I have failed multiple times trying to find the easy way out, only to realize there isn’t one. This time, I must give it all I have and accept the mistakes that may come along with it. I must learn not to give up, even if I fall multiple times.
In the past, I was prone to giving up when I made a mistake. I let the one screw-up determine my next steps, which were no steps at all. I felt like a failure, and I agreed with that feeling, leaving me in a place of stagnation—where growth isn’t found.
A change had to be made, and I was the only one who could make the change for myself. I have let defeat take too many wins from me, and that cycle must end now.
I know from experience that what I am after won’t come easy; it will take a lot of hard work, dedication, and commitment. It will take a strength I know I possess.
There are no shortcuts for me, and I have accepted that as a fact as I prepare to slay this dragon that I have allowed to burn me alive from time to time.
I am no longer the girl who would give up without a fight. Time has trained me to get back up after every fall, and I tend to do so as I overcome this hurdle.

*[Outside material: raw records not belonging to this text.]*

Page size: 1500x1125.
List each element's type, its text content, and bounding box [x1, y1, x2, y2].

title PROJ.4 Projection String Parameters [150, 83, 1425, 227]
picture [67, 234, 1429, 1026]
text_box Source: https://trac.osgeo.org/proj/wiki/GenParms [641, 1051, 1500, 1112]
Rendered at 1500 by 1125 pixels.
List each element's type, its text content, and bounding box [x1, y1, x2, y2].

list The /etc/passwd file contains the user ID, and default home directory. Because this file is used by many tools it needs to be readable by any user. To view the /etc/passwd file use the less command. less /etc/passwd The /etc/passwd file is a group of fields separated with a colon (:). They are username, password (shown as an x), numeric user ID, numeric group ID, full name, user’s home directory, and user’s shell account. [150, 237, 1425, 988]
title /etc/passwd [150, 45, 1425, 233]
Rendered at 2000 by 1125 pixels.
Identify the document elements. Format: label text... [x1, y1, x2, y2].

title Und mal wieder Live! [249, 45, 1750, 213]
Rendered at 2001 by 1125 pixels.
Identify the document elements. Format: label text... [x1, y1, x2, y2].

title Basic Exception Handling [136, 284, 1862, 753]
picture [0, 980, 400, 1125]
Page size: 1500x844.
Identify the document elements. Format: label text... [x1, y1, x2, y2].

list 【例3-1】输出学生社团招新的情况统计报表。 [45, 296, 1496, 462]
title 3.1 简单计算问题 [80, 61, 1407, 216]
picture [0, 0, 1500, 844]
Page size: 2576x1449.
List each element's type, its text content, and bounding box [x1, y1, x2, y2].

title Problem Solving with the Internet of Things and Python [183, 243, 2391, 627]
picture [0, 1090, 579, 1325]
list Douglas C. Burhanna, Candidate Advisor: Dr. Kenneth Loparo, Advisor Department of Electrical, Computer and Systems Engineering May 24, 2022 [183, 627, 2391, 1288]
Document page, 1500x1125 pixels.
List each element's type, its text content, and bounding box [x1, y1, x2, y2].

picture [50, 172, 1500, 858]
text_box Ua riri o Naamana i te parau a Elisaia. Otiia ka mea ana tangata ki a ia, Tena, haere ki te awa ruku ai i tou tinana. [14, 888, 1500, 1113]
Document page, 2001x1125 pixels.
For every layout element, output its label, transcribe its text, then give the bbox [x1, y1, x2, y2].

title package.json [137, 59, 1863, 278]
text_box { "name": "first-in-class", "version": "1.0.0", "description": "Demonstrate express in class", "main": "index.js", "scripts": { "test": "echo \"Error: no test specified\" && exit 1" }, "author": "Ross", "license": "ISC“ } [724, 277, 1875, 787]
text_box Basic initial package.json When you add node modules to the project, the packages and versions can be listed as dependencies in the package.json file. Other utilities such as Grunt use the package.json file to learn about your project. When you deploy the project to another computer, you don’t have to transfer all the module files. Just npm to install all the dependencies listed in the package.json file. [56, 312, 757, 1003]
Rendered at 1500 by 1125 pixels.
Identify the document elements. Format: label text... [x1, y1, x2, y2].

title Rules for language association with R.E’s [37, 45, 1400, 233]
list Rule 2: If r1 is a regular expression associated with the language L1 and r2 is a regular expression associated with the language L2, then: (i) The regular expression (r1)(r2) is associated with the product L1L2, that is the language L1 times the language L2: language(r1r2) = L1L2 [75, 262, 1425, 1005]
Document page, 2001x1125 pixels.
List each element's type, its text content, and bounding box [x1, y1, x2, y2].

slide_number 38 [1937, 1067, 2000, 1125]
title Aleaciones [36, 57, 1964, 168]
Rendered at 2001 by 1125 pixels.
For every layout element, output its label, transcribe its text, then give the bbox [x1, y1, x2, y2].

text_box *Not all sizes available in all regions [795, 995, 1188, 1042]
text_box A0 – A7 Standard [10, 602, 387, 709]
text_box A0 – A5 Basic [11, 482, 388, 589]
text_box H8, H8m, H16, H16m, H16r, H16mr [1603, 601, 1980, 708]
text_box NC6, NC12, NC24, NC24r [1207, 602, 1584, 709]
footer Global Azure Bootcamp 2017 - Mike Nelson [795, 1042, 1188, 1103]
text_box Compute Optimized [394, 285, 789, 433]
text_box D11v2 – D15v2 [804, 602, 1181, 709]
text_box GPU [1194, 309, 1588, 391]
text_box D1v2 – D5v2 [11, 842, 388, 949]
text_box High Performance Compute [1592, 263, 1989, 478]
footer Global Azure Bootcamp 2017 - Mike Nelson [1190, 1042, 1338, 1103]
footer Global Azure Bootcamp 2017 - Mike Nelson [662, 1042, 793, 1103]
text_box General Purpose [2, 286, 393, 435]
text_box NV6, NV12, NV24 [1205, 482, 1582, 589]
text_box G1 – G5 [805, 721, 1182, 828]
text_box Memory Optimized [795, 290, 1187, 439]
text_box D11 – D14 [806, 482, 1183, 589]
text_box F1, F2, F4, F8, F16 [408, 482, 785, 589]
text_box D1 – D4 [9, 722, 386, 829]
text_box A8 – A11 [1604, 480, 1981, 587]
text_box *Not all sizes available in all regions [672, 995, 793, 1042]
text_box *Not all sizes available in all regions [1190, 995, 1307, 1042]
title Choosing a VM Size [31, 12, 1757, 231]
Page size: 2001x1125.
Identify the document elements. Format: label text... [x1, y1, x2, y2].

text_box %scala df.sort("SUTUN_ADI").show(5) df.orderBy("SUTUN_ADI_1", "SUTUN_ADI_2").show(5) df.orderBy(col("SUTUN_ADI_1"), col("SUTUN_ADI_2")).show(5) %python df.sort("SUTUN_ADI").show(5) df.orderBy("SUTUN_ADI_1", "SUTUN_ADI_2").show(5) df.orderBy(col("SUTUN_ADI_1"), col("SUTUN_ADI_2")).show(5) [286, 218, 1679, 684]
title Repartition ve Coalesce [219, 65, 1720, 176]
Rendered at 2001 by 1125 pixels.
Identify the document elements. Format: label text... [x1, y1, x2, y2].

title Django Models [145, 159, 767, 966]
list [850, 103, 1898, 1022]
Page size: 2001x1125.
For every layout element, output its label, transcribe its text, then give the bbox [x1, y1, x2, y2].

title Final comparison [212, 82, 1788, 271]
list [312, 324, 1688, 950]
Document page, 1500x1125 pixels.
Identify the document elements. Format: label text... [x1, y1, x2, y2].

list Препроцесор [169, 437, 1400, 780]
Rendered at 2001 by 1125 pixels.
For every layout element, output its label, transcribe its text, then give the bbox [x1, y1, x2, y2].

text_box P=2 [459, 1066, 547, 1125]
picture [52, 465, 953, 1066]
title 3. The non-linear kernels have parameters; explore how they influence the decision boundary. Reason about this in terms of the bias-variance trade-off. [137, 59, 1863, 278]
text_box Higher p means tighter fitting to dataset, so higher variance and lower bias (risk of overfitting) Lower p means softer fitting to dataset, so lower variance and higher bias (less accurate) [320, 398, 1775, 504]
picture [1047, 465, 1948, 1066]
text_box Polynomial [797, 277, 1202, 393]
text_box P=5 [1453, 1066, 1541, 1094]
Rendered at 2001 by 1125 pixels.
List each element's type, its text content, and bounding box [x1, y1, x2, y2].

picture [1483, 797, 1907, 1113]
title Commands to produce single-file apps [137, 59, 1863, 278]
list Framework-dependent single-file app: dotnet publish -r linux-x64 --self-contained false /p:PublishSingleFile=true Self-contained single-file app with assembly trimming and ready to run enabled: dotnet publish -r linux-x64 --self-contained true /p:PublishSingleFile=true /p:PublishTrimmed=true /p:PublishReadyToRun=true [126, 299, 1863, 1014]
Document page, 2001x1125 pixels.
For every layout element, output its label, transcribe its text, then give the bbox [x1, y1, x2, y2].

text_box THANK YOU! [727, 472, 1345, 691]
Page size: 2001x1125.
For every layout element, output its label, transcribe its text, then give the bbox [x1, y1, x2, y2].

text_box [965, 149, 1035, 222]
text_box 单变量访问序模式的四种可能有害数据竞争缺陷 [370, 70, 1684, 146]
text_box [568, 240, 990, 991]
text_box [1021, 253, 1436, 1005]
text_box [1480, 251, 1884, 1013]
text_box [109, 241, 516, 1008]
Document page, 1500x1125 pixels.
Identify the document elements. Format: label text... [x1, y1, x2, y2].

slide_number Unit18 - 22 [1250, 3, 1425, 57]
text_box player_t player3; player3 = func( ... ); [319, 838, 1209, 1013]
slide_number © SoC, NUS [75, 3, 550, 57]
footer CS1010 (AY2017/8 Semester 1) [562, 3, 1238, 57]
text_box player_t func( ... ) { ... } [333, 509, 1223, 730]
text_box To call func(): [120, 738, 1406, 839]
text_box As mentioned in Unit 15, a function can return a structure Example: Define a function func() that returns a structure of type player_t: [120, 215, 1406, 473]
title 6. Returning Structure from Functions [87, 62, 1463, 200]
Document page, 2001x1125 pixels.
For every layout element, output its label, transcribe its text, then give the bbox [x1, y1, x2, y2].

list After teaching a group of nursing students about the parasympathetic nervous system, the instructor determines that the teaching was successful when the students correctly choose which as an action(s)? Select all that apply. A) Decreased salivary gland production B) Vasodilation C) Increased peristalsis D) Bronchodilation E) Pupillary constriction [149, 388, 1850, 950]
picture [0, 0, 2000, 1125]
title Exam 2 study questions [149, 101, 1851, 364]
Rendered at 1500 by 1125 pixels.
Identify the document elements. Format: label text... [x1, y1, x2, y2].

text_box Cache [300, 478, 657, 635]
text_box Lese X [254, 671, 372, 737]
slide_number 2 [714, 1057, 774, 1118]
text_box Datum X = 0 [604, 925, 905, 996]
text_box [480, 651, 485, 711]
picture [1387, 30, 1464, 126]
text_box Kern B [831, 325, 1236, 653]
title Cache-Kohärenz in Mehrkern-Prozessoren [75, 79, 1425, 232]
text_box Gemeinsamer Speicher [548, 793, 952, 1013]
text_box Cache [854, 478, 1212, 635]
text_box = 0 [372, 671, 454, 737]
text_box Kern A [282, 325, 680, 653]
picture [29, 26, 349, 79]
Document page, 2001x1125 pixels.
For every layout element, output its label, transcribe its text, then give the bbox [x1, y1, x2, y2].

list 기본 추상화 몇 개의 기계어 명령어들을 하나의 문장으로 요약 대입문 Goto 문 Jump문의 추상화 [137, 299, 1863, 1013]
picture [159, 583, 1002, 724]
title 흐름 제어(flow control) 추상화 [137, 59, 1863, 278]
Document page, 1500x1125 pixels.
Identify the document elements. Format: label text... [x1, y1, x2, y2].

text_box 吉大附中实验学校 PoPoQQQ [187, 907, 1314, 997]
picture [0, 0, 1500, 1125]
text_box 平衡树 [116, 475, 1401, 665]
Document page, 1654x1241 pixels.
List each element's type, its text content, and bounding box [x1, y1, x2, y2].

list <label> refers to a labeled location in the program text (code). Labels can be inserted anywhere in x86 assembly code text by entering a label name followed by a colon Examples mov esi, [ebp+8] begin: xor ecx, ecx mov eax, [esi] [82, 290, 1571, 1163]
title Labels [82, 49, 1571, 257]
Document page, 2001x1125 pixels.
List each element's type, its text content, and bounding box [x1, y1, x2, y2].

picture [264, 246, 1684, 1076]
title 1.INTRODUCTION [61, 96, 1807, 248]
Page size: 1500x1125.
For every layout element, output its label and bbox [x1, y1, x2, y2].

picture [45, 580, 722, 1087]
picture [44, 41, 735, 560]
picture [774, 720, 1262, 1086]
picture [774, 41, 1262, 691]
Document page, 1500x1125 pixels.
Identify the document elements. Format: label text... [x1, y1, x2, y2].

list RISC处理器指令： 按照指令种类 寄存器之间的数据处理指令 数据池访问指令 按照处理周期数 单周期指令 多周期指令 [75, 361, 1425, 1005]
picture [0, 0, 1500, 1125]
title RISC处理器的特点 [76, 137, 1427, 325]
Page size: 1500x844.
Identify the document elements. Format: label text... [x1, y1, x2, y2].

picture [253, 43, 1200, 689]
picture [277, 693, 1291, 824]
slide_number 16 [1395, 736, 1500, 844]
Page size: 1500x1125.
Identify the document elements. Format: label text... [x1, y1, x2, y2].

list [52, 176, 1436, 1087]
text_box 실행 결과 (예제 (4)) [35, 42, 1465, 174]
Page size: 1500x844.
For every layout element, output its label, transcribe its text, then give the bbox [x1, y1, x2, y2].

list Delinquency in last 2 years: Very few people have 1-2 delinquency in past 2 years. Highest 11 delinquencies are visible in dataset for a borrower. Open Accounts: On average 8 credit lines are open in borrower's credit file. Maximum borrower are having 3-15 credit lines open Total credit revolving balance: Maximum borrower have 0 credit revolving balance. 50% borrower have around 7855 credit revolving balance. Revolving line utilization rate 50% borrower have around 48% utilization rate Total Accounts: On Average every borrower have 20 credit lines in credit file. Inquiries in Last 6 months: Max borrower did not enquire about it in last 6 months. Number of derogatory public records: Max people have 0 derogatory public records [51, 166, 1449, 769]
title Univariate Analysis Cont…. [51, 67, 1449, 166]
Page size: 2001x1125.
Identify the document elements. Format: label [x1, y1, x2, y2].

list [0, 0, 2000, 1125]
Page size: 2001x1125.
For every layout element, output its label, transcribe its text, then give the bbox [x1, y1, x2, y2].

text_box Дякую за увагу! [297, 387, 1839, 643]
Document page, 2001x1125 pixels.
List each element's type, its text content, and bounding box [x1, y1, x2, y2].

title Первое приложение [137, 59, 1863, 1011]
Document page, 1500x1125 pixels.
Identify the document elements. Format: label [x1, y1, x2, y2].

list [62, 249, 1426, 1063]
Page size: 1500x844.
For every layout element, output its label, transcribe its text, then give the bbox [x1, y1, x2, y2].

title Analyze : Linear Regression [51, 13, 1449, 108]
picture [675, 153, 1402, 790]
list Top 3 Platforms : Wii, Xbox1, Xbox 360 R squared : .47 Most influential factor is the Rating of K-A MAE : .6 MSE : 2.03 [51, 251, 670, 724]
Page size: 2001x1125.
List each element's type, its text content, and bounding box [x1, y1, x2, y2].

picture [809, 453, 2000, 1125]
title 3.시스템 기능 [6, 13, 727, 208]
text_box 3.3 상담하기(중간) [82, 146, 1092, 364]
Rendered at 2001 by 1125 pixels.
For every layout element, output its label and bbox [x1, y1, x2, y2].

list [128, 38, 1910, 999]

As I prepare to move forward, I know I am not alone. When I tried to do this in my strength, I often continued to fall and make excuses. Those excuses led me to the stagnation phase I mentioned above.
Those days are gone now that I have aligned myself with Jesus; he has bestowed a spirit of endurance and strength upon me, which has given me the ability to sustain this path I am currently on.
A path that leads to victory as I finally come into agreement that “All things are possible for those who believe.” Defeat is no longer possible, and I will bask in it as I pick up my sword with the help of Jesus to slay the dragon.